PROMPT
Duplicate every line of the listing below, character for character, without changing anything.

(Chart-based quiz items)
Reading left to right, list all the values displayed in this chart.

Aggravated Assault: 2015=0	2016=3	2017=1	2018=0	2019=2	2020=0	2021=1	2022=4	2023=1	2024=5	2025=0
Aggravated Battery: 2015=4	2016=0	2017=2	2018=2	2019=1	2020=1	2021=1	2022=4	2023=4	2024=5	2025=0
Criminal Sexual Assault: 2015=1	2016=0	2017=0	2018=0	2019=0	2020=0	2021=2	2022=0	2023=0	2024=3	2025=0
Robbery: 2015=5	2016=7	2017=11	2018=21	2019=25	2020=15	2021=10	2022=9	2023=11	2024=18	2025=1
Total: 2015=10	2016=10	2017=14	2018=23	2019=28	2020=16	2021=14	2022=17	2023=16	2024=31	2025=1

EXERCISE RESULT
Reading left to right, list all the values displayed in this chart.

Aggravated Assault: 2015=0	2016=3	2017=1	2018=0	2019=2	2020=0	2021=1	2022=4	2023=1	2024=5	2025=0
Aggravated Battery: 2015=4	2016=0	2017=2	2018=2	2019=1	2020=1	2021=1	2022=4	2023=4	2024=5	2025=0
Criminal Sexual Assault: 2015=1	2016=0	2017=0	2018=0	2019=0	2020=0	2021=2	2022=0	2023=0	2024=3	2025=0
Robbery: 2015=5	2016=7	2017=11	2018=21	2019=25	2020=15	2021=10	2022=9	2023=11	2024=18	2025=1
Total: 2015=10	2016=10	2017=14	2018=23	2019=28	2020=16	2021=14	2022=17	2023=16	2024=31	2025=1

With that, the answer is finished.